WHAT YOU NEED TO DO:
Answer these questions about the web scraping notebook:
1. Which Excel file are the links read from?
2. What value is passed to implicitly_wait in the scraping function?
3. What file name is used when all the data is saved to one CSV file?

DOCUMENT SECTION:
^^^^^^^^^^^^^^^^

In [None]:
!apt install chromium-chromedriver
!cp /usr/lib/chromium-browser/chromedriver /usr/bin
!pip install selenium

In [None]:
from selenium import webdriver
options = webdriver.ChromeOptions()

In [None]:
options.add_argument('--headless')
options.add_argument('--no-sandbox')
options.add_argument('--disable-dev-shm-usage')

In [None]:
driver = webdriver.Chrome(options=options)

In [None]:
driver.maximize_window()

In [None]:
import pandas as pd
import numpy as np
from selenium import webdriver
from selenium.webdriver.common.by import By

### Reading Link File

In [None]:
links = pd.read_excel('Input.xlsx')
links.head()

In [None]:
for  index,row in links.head(2).iterrows():
  print(row['URL_ID'],row['URL'])

### Now we will scrape data from the data given in these links

In [None]:
# function to scrape data from the links
def scrape_data(link):
  global driver
  driver.get(link)
  title=driver.find_element(By.XPATH,"//div[contains(@class,'td-post-content')]")
  driver.implicitly_wait(10)
  return title.text

In [None]:
# function to save the scraped files
def save_file(scrapdata):
  for data in scrapdata:
    fname=str(data['URL-ID'])+".txt"
    f=open("./sample_data/scraped_files/"+fname,'w+',encoding='utf-8')
    f.write(data['TEXT'])
    f.close()

### Perfroming Scraping operation

In [None]:
data=[]
for index,row in links.iterrows():
  item={}
  item['URL-ID']=row['URL_ID']
  item['TEXT']=scrape_data(row['URL'])
  data.append(item)
save_file(data)
       

### Making a data frame of scrapped data

In [None]:
df=pd.DataFrame(data)

In [None]:
df.head(5)

In [None]:
# Save all data in one csv file
df.to_csv('contect.csv',index=None)

### let us do some pre processing of the data before we perform sentiment  analysis on it

In [None]:
df["Number of sentences"]=df['TEXT'].apply(lambda x:len(x.split('.')))

In [None]:
df.head(5)

^^^^^^^^^^^^^^^^

RECORD EXTRACTS:
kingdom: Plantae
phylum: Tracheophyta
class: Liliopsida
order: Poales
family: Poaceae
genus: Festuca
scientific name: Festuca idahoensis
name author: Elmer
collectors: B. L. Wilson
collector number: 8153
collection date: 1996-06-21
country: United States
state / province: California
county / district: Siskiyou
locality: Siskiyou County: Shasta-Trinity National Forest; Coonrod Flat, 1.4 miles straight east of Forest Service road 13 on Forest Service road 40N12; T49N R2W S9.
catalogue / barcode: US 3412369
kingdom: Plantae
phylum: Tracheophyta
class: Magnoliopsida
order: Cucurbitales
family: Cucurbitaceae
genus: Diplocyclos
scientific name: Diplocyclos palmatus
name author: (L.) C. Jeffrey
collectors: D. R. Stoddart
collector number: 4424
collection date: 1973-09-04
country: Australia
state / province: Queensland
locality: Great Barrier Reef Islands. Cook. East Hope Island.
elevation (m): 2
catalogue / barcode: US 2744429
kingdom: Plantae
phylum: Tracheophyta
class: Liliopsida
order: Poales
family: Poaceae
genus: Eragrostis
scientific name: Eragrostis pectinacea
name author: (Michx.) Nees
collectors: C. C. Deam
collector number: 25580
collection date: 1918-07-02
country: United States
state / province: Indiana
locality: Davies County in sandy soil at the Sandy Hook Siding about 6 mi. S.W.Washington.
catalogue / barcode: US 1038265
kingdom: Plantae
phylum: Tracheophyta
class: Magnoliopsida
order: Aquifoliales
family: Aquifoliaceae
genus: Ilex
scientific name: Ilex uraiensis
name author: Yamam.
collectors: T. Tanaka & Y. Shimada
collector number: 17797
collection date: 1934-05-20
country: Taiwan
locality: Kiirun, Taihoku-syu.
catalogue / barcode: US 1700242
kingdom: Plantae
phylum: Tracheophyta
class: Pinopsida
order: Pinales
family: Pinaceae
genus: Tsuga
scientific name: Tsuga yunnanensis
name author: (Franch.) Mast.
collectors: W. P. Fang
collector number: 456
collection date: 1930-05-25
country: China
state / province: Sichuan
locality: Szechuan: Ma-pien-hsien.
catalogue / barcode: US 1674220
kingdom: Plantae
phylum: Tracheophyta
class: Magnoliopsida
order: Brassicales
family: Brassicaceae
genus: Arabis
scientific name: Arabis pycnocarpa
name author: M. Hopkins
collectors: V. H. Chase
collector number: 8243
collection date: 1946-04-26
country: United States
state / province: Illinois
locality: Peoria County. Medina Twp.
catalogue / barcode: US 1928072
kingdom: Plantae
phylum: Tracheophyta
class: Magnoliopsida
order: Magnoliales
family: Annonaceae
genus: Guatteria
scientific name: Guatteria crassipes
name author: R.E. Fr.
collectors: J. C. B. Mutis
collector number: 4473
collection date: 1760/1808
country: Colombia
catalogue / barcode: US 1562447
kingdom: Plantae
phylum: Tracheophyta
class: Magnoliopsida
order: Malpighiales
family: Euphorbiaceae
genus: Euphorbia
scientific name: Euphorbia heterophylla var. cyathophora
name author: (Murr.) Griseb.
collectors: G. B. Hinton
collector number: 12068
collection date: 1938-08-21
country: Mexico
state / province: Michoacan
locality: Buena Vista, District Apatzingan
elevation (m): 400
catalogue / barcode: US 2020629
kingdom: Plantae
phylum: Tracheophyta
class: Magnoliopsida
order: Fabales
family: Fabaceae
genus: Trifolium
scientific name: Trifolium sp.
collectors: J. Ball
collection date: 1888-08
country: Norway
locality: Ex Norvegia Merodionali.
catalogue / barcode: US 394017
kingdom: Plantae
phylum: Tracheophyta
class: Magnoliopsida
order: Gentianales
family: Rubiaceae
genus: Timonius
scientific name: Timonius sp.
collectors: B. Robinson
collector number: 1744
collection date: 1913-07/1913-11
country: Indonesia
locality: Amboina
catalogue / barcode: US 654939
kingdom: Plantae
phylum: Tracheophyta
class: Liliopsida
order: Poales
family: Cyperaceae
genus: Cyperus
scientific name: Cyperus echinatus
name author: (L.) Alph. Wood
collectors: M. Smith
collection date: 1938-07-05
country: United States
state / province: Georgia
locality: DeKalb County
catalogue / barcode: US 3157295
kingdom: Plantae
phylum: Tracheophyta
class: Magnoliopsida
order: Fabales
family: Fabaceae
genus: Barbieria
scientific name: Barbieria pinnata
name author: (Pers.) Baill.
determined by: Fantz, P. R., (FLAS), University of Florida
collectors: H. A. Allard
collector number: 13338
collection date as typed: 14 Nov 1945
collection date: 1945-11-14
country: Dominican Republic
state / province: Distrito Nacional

^^^^^^^^^^^^^^^^

PROBLEM SOLUTION:
1. Input.xlsx
2. 10
3. contect.csv